WORK INSTRUCTIONS
Render every line of the records below as a JSON array of strings, one string per line, skipping blank lines. Leave the pictures out of the answer.

[Layout records]
########

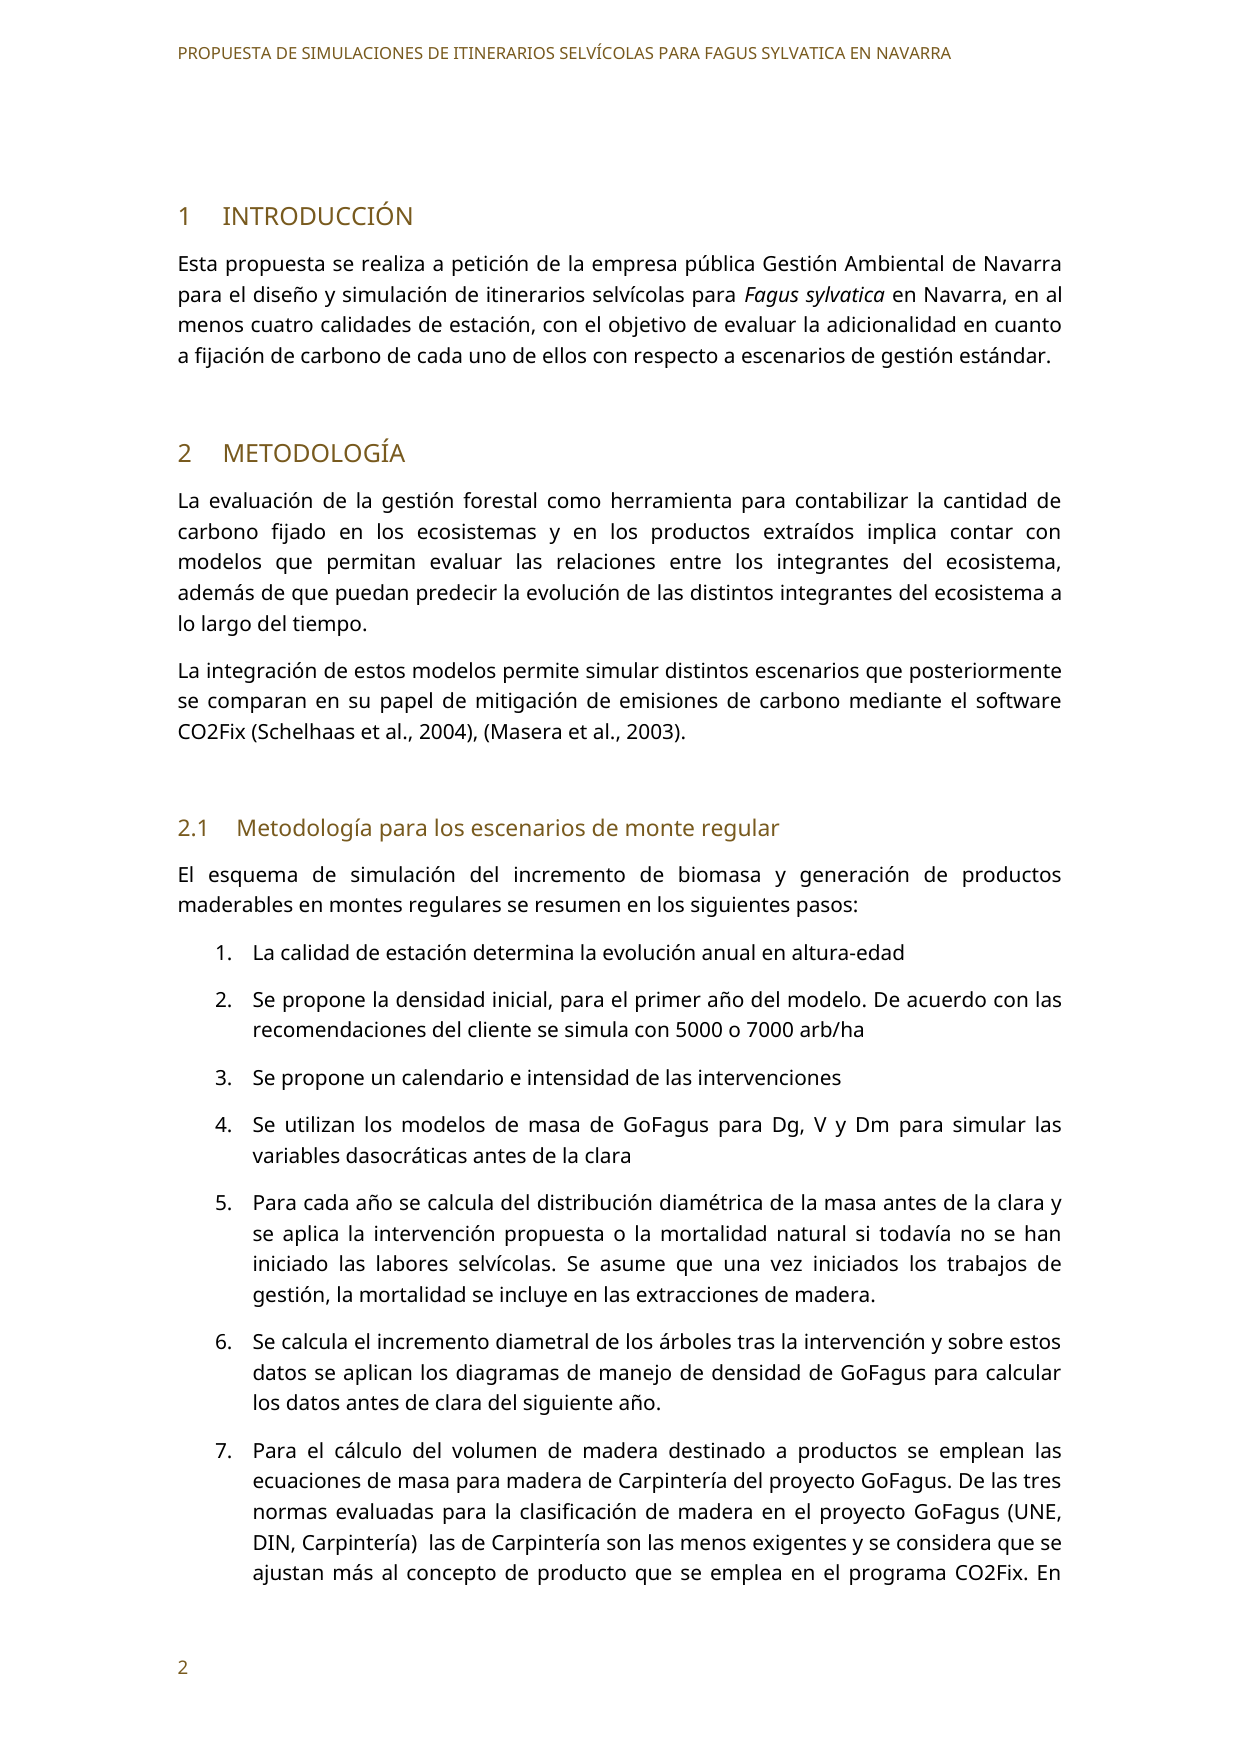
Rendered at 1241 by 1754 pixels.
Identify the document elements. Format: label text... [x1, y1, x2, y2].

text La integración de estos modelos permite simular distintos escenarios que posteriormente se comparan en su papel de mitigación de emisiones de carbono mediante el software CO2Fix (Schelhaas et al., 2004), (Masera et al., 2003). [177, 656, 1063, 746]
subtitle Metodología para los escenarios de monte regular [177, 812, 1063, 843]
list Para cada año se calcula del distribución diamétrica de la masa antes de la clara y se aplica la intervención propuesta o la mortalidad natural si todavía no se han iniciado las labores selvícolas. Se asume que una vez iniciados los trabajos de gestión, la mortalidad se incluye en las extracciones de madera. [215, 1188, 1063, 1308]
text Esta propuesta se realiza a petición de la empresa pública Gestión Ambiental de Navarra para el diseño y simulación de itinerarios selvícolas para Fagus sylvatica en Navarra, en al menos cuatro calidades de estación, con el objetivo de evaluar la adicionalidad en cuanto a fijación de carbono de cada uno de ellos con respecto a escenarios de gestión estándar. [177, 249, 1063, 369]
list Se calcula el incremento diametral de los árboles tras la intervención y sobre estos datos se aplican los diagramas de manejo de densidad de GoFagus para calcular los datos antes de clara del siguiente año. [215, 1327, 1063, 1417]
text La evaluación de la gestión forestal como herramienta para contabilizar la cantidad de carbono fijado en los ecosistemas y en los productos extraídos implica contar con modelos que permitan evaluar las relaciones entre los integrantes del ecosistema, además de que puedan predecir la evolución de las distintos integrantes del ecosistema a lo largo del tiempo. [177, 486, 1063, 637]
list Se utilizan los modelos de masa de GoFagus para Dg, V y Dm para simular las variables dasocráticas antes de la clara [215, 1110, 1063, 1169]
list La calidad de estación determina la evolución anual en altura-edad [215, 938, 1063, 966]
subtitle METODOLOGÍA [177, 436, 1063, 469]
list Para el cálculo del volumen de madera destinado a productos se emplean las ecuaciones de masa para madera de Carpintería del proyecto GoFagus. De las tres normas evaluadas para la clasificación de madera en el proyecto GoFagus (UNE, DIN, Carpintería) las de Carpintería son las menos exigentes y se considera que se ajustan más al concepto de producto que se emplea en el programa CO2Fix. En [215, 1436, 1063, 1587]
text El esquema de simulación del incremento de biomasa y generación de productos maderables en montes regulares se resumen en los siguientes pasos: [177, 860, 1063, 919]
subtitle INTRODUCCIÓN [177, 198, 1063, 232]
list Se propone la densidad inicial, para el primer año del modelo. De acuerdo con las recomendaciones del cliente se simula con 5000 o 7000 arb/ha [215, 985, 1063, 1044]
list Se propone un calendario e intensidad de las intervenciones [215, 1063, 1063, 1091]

########

WORKED SOLUTION
[
  "Rendered at 1241 by 1754 pixels.",
  "Identify the document elements. Format: label text... [x1, y1, x2, y2].",
  "text La integración de estos modelos permite simular distintos escenarios que posteriormente se comparan en su papel de mitigación de emisiones de carbono mediante el software CO2Fix (Schelhaas et al., 2004), (Masera et al., 2003). [177, 656, 1063, 746]",
  "subtitle Metodología para los escenarios de monte regular [177, 812, 1063, 843]",
  "list Para cada año se calcula del distribución diamétrica de la masa antes de la clara y se aplica la intervención propuesta o la mortalidad natural si todavía no se han iniciado las labores selvícolas. Se asume que una vez iniciados los trabajos de gestión, la mortalidad se incluye en las extracciones de madera. [215, 1188, 1063, 1308]",
  "text Esta propuesta se realiza a petición de la empresa pública Gestión Ambiental de Navarra para el diseño y simulación de itinerarios selvícolas para Fagus sylvatica en Navarra, en al menos cuatro calidades de estación, con el objetivo de evaluar la adicionalidad en cuanto a fijación de carbono de cada uno de ellos con respecto a escenarios de gestión estándar. [177, 249, 1063, 369]",
  "list Se calcula el incremento diametral de los árboles tras la intervención y sobre estos datos se aplican los diagramas de manejo de densidad de GoFagus para calcular los datos antes de clara del siguiente año. [215, 1327, 1063, 1417]",
  "text La evaluación de la gestión forestal como herramienta para contabilizar la cantidad de carbono fijado en los ecosistemas y en los productos extraídos implica contar con modelos que permitan evaluar las relaciones entre los integrantes del ecosistema, además de que puedan predecir la evolución de las distintos integrantes del ecosistema a lo largo del tiempo. [177, 486, 1063, 637]",
  "list Se utilizan los modelos de masa de GoFagus para Dg, V y Dm para simular las variables dasocráticas antes de la clara [215, 1110, 1063, 1169]",
  "list La calidad de estación determina la evolución anual en altura-edad [215, 938, 1063, 966]",
  "subtitle METODOLOGÍA [177, 436, 1063, 469]",
  "list Para el cálculo del volumen de madera destinado a productos se emplean las ecuaciones de masa para madera de Carpintería del proyecto GoFagus. De las tres normas evaluadas para la clasificación de madera en el proyecto GoFagus (UNE, DIN, Carpintería) las de Carpintería son las menos exigentes y se considera que se ajustan más al concepto de producto que se emplea en el programa CO2Fix. En [215, 1436, 1063, 1587]",
  "text El esquema de simulación del incremento de biomasa y generación de productos maderables en montes regulares se resumen en los siguientes pasos: [177, 860, 1063, 919]",
  "subtitle INTRODUCCIÓN [177, 198, 1063, 232]",
  "list Se propone la densidad inicial, para el primer año del modelo. De acuerdo con las recomendaciones del cliente se simula con 5000 o 7000 arb/ha [215, 985, 1063, 1044]",
  "list Se propone un calendario e intensidad de las intervenciones [215, 1063, 1063, 1091]"
]